For the past two decades, the iMac has been the product that differentiates the gap between the Mac mini and the Mac Pro. They were forced to buy SomethingMany xMac champions have ended up buying iMacs. I’d argue that this ended up distorting the iMac, forcing it to support high-quality chips and other features that overcomplicated what was supposed to be a consumer friendly all-in-one. The M1 iMac, with its minimalist design and bright colors, is a return to form.

Then there’s the loss of this perfectly good offering, which has long annoyed many xMac supporters. Displays can last a very long time, and if you’re the kind of person who upgrades your computer every two or three years, you’re throwing in a perfectly good monitor. It just seems a waste. (Apple briefly introduced a feature called Target Display Mode, which allowed you to turn on your iMac and use it as a dumb external display.)

User working on Mac Studio Display.

Mac Studio and Studio Display – Headless modularity again.
Photo: Apple

With the announcement of not just the Mac Studio but the new Studio Show – the company’s first under-$5,000 display in over a decade! Apple seems to have gotten that part of the xMac philosophy message. Yes, buying a Mac Studio and a separate screen will cost a lot more than an iMac — but at least you can swap out your computer for a new one in a couple of years. And if you already have a screen close at hand, you’re already beautifully seated.

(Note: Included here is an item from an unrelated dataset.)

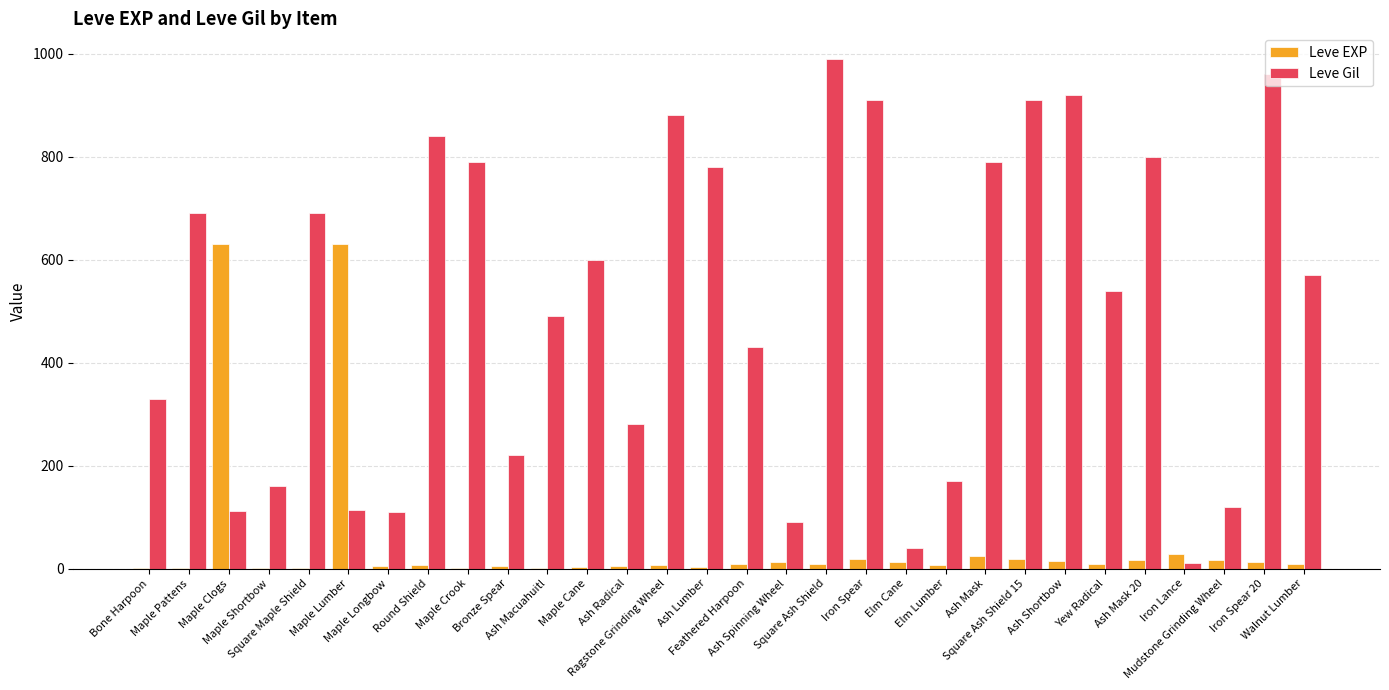

What is the maximum value shown in the chart?

990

Is it a great money saver? Maybe. Is it less waste? Yes a little. It fulfills at least part of the requirements of being a suitable xMac.

Mass for xMac

A funny thing happened on the way to the finally existing xMac: the world moved and the dream was left behind. I asked xMac supporter John Siracusa in 2005 how he felt about the arrival of Mac Studio. “Sixteen years is a long time,” he said. “If you have the same desire long enough, the world will change and it will make your desires moot.”

Current Macs, with the exception of the Intel-based Mac Pro, do not have interchangeable banks of RAM, storage slots, or card slots. And not even Mac Studio has those. “The fact that we can’t upgrade the RAM, we get a huge benefit from that,” Siracusa said this past week in his podcast. “Apple doesn’t do this just to be mean. Memory is really fast…it makes computers better. “

It can be hard to let go of that computer-obsessed urge to fiddle with a computer’s internals, to accept that the benefits we get from a modern, integrated Mac might be worth the equivalent of worrying about scale on a PC. It is difficult to fight human nature.

But if you look beyond, you’ll see this: Apple now sells a PC that’s powerful enough to satisfy “power users,” but it doesn’t start at $6000. Not that there are still holes in the lineup that might need to be filled in a more powerful Mac mini, but the decades-old desire for seasoned users to buy a Mac desktop between the Mac mini and Mac Pro has finally come true.

even exMacworld Rob Griffiths, the editor and xMac fanatic, who designed “Frankenmac” back in the day, purchased Mac Studio this week. That oasis in the Mac desktop desert? It is no longer a mirage.